開票まで1週間と迫ってきましたが、地方では盛り上がっていません。
遊説、いつ巡回しているのか。ウグイス嬢のアナウンスが、閑静な田舎にむなしく響く。駅前でなにか喋ってるな、という感じ。選挙区が拡大して、議員さんの負担もたいへん。

国会議員の選挙に限らず、地方では選挙に冷めているふしがあります。
私の業務が関与する某自治体は、町長選で対立候補がおらず、副町長だった人物がそのまま当選。遠戚筋に昔、選挙に出て負けた人がいます。北杜夫の『楡家の人びと』の病院長よろしく、落選した後、家業も傾いて落ちぶれていくんです。選挙にはお金がかかりますから。

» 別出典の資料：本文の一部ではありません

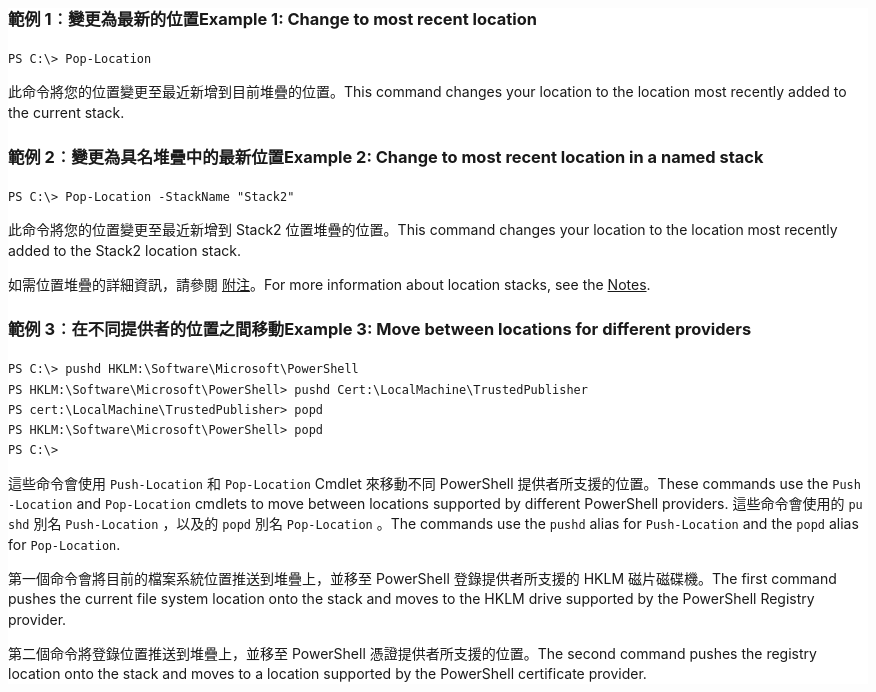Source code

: ### <span data-ttu-id="43e48-111">範例 1︰變更為最新的位置</span><span class="sxs-lookup"><span data-stu-id="43e48-111">Example 1: Change to most recent location</span></span>

```
PS C:\> Pop-Location
```

<span data-ttu-id="43e48-112">此命令將您的位置變更至最近新增到目前堆疊的位置。</span><span class="sxs-lookup"><span data-stu-id="43e48-112">This command changes your location to the location most recently added to the current stack.</span></span>

### <span data-ttu-id="43e48-113">範例 2︰變更為具名堆疊中的最新位置</span><span class="sxs-lookup"><span data-stu-id="43e48-113">Example 2: Change to most recent location in a named stack</span></span>

```
PS C:\> Pop-Location -StackName "Stack2"
```

<span data-ttu-id="43e48-114">此命令將您的位置變更至最近新增到 Stack2 位置堆疊的位置。</span><span class="sxs-lookup"><span data-stu-id="43e48-114">This command changes your location to the location most recently added to the Stack2 location stack.</span></span>

<span data-ttu-id="43e48-115">如需位置堆疊的詳細資訊，請參閱 [附注](#notes)。</span><span class="sxs-lookup"><span data-stu-id="43e48-115">For more information about location stacks, see the [Notes](#notes).</span></span>

### <span data-ttu-id="43e48-116">範例 3︰在不同提供者的位置之間移動</span><span class="sxs-lookup"><span data-stu-id="43e48-116">Example 3: Move between locations for different providers</span></span>

```
PS C:\> pushd HKLM:\Software\Microsoft\PowerShell
PS HKLM:\Software\Microsoft\PowerShell> pushd Cert:\LocalMachine\TrustedPublisher
PS cert:\LocalMachine\TrustedPublisher> popd
PS HKLM:\Software\Microsoft\PowerShell> popd
PS C:\>
```

<span data-ttu-id="43e48-117">這些命令會使用 `Push-Location` 和 `Pop-Location` Cmdlet 來移動不同 PowerShell 提供者所支援的位置。</span><span class="sxs-lookup"><span data-stu-id="43e48-117">These commands use the `Push-Location` and `Pop-Location` cmdlets to move between locations supported by different PowerShell providers.</span></span> <span data-ttu-id="43e48-118">這些命令會使用的 `pushd` 別名 `Push-Location` ，以及的 `popd` 別名 `Pop-Location` 。</span><span class="sxs-lookup"><span data-stu-id="43e48-118">The commands use the `pushd` alias for `Push-Location` and the `popd` alias for `Pop-Location`.</span></span>

<span data-ttu-id="43e48-119">第一個命令會將目前的檔案系統位置推送到堆疊上，並移至 PowerShell 登錄提供者所支援的 HKLM 磁片磁碟機。</span><span class="sxs-lookup"><span data-stu-id="43e48-119">The first command pushes the current file system location onto the stack and moves to the HKLM drive supported by the PowerShell Registry provider.</span></span>

<span data-ttu-id="43e48-120">第二個命令將登錄位置推送到堆疊上，並移至 PowerShell 憑證提供者所支援的位置。</span><span class="sxs-lookup"><span data-stu-id="43e48-120">The second command pushes the registry location onto the stack and moves to a location supported by the PowerShell certificate provider.</span></span>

いまはネットというツールもありますから、国民の反応が政治家にダイレクトに届きやすくなっています。ですから、金満体質といわれた自民党ですら、民主党連立政権へ政権交代の二の舞を恐れて、国民におべっかをふるまうような公約を口にするようになっています。
数年前のなんちゃら野党の「アジェンダ」とか「マニフェスト」とかいう言葉がすっかり聞かれなくなった今、与野党の政策方針にあまり違いはなくなっているのではないか。

自民党の掲げた公約は、なんとなく、ふわっと緩い。
策士ですね。具体的にこれをやります、なんてもう言えない。民放の原則では、口約束でも契約は成立するのだけれど、彼ら政治のプロはかつて、国民の合意というものを意識していなかったのです。でも、いまは、すこしでも言質をとられるから慎重になる。なんとなく悪い数字を隠していて、国民を欺いているような気がする。産業構造が変化して、為替リスクで企業業績が激変して、こんなにハイスピードで少子高齢化が進むなんて予想できやしなかった。国際情勢だって、隣国の指導者の顔が変わっただけで反転してしまう。安倍さんも解決に助力した北朝鮮拉致問題について、なぜか意欲的なトランプ米国大統領は嬉しいけれども、人口減少が急速に進む日本は、移民受け入れで国土を侵略される恐れがある。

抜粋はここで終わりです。